Exercise - Transcribe exactly the lines from the one containing "right elbow: (352, 294)" through the end of the data, both included. Leave out pictures.

(Records from a collection)
== == ==
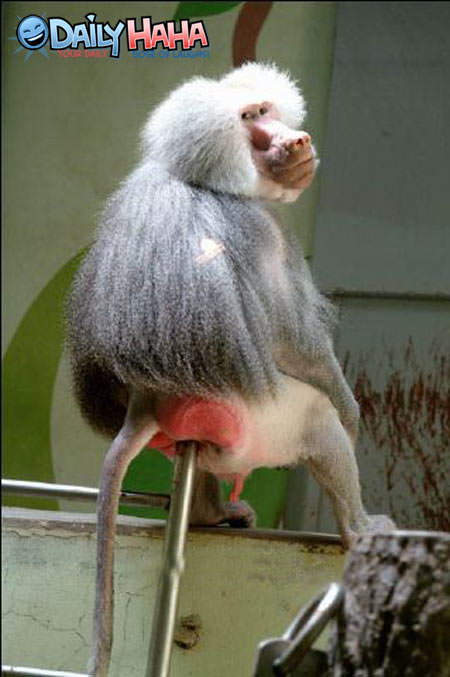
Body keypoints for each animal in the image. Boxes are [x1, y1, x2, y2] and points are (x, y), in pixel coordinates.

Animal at [65, 62, 395, 676]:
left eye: (265, 109)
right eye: (249, 120)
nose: (297, 140)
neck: (204, 177)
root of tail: (145, 402)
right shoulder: (259, 233)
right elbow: (294, 343)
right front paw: (352, 409)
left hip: (195, 430)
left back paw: (208, 515)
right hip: (264, 419)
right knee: (317, 420)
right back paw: (361, 530)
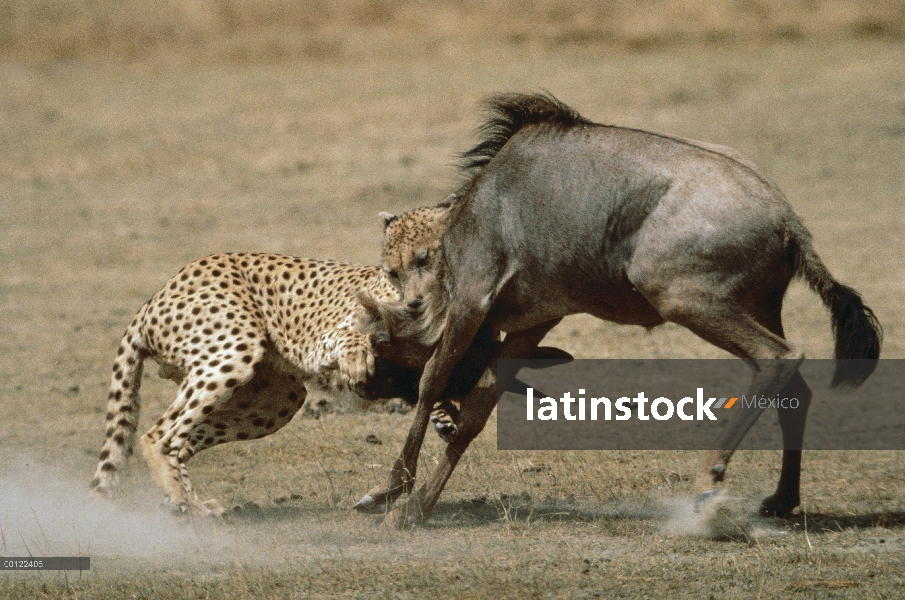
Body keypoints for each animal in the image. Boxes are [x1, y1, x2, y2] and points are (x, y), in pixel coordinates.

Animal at [89, 251, 470, 516]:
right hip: (234, 350)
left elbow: (434, 381)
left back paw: (186, 502)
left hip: (276, 400)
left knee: (180, 444)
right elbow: (348, 339)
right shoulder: (318, 339)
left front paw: (447, 417)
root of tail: (154, 298)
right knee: (157, 438)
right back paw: (189, 504)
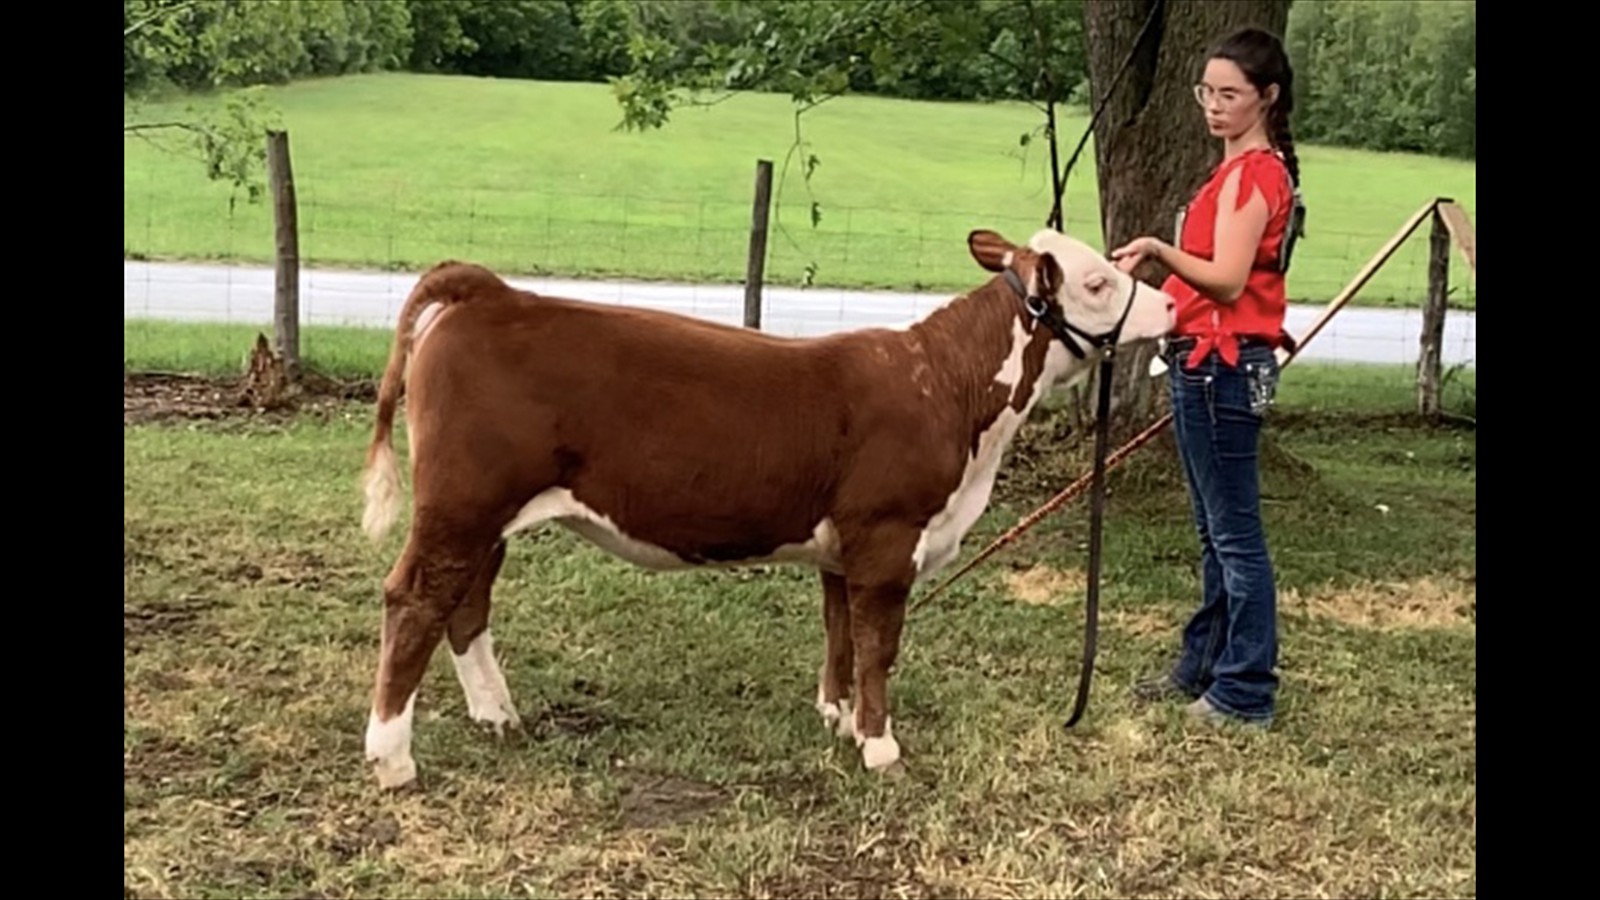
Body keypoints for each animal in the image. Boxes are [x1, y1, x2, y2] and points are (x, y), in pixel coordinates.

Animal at [356, 227, 1177, 790]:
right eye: (1098, 282)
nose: (1170, 300)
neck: (945, 386)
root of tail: (493, 293)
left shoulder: (845, 547)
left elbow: (840, 633)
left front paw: (839, 722)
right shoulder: (888, 537)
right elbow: (879, 646)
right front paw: (882, 748)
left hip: (486, 516)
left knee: (465, 606)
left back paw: (498, 717)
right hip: (461, 504)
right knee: (415, 600)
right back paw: (392, 757)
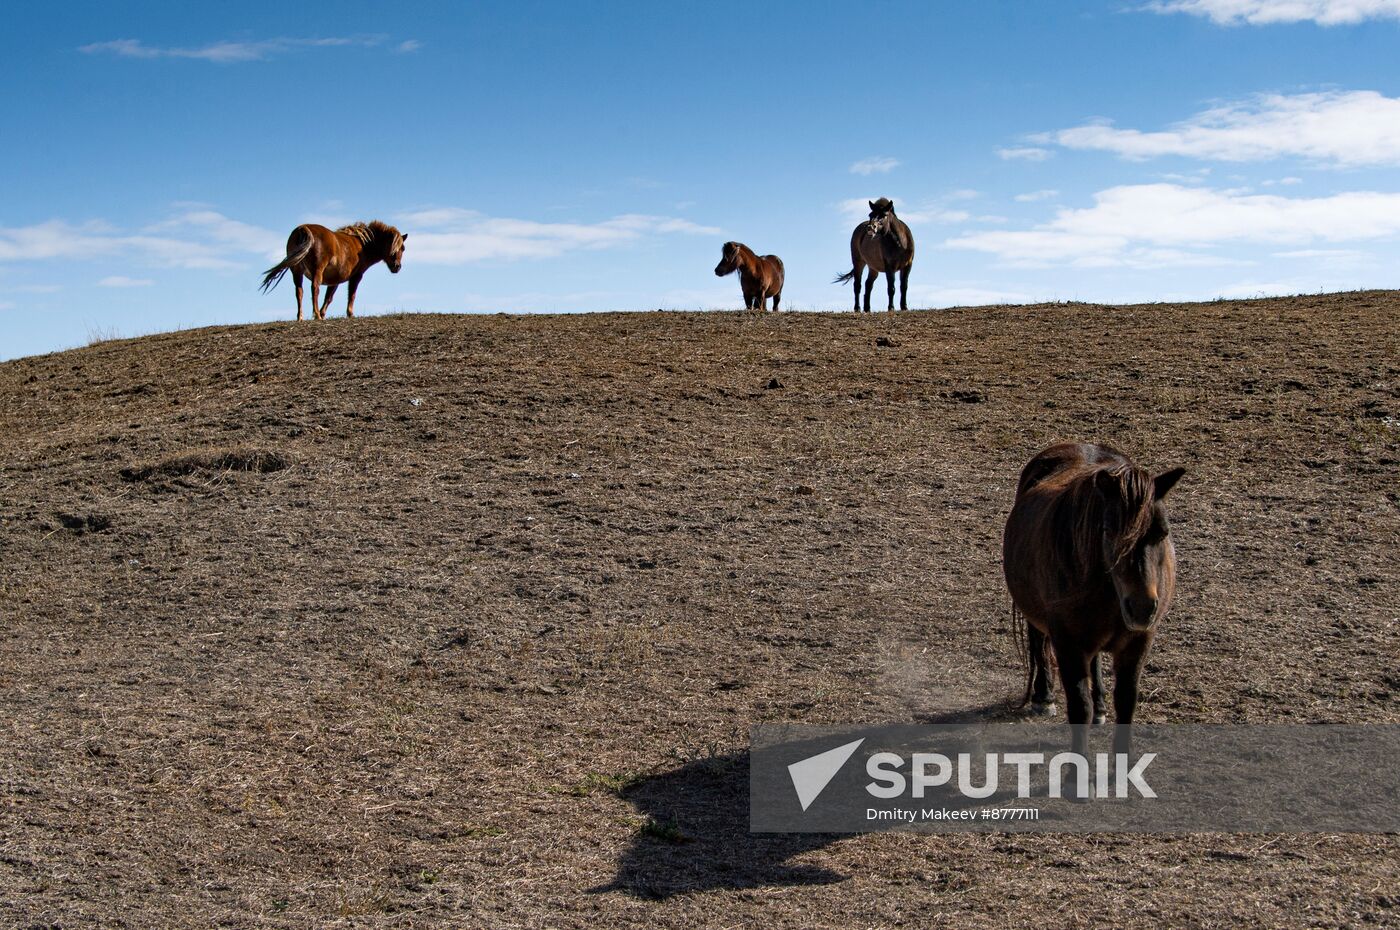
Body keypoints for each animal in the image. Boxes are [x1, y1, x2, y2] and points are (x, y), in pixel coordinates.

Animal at [261, 221, 406, 319]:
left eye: (403, 248)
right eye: (397, 247)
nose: (397, 267)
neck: (363, 244)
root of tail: (303, 228)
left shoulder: (335, 280)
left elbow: (329, 298)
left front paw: (324, 313)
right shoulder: (356, 276)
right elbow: (352, 294)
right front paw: (350, 314)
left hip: (297, 272)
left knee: (299, 292)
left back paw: (301, 317)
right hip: (317, 270)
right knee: (314, 288)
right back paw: (316, 315)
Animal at [1002, 442, 1187, 767]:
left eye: (1163, 532)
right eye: (1109, 531)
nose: (1142, 608)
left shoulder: (1138, 642)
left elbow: (1126, 701)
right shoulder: (1068, 644)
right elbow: (1079, 707)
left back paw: (1101, 705)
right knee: (1038, 642)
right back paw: (1043, 697)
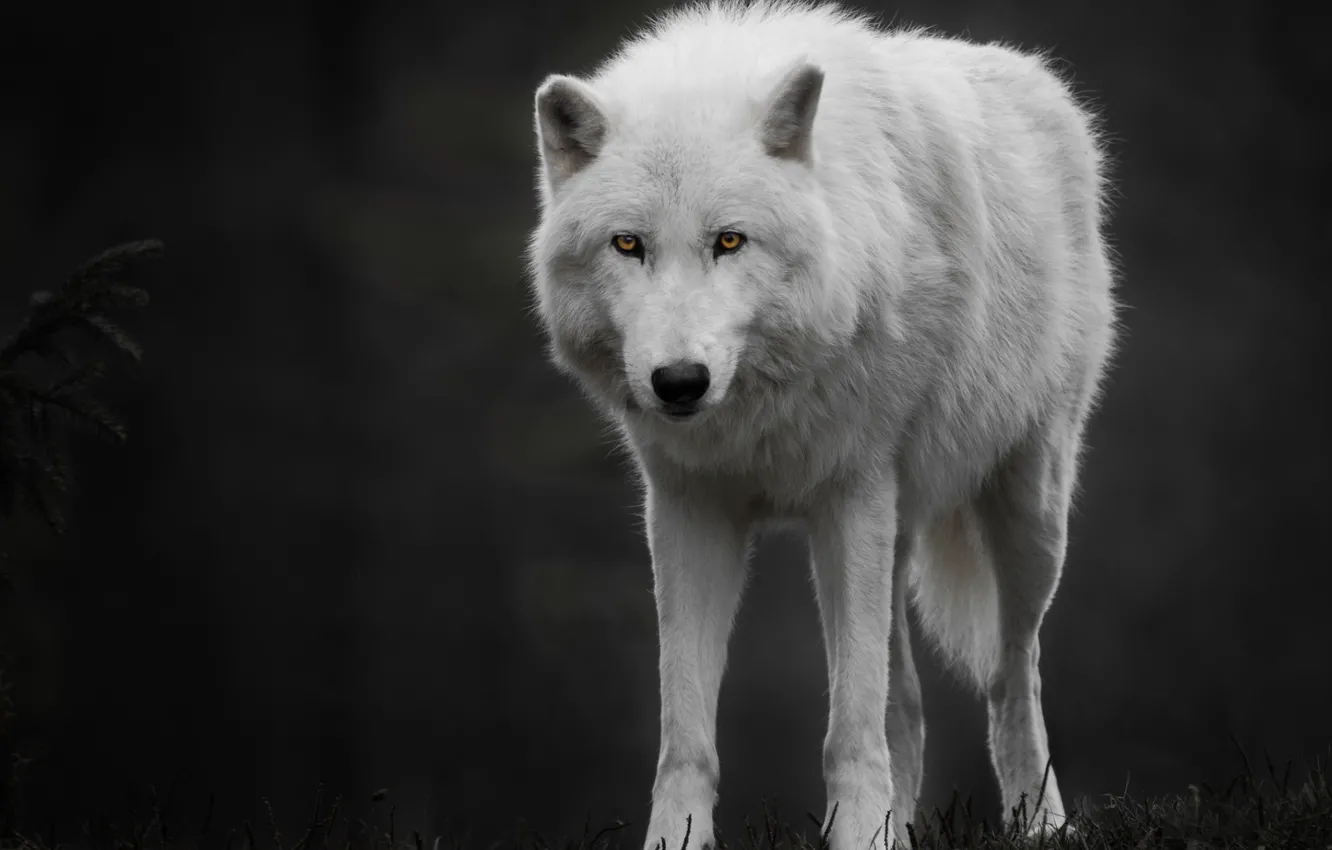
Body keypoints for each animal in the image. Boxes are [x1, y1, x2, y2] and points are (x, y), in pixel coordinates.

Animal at [525, 1, 1117, 848]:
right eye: (627, 244)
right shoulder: (687, 510)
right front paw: (681, 838)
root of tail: (1043, 81)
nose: (679, 382)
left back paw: (1040, 826)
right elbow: (687, 736)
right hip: (898, 534)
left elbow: (849, 731)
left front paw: (859, 832)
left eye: (729, 240)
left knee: (1012, 678)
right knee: (909, 709)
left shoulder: (850, 497)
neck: (756, 407)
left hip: (1027, 514)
== == ==
Answer area -
right elbow: (352, 294)
right front paw: (350, 314)
left hip: (297, 272)
left knee: (299, 292)
left back paw: (301, 317)
right hip: (317, 270)
right knee: (314, 288)
right back paw: (316, 315)
Animal at [1002, 442, 1187, 767]:
left eye: (1163, 532)
right eye: (1109, 531)
nose: (1142, 608)
left shoulder: (1138, 642)
left elbow: (1126, 701)
right shoulder: (1068, 644)
right elbow: (1079, 707)
left back paw: (1101, 705)
right knee: (1038, 642)
right back paw: (1043, 697)
Body keypoints for each animal in the image. Boxes are [x1, y1, x2, y2] and points are (x, y), in pixel coordinates.

Animal at [525, 1, 1117, 848]:
right eye: (627, 244)
right shoulder: (687, 510)
right front paw: (681, 838)
root of tail: (1043, 81)
nose: (679, 382)
left back paw: (1040, 826)
right elbow: (687, 736)
right hip: (898, 534)
left elbow: (849, 731)
left front paw: (859, 832)
left eye: (729, 240)
left knee: (1012, 678)
right knee: (909, 709)
left shoulder: (850, 497)
neck: (756, 407)
left hip: (1027, 514)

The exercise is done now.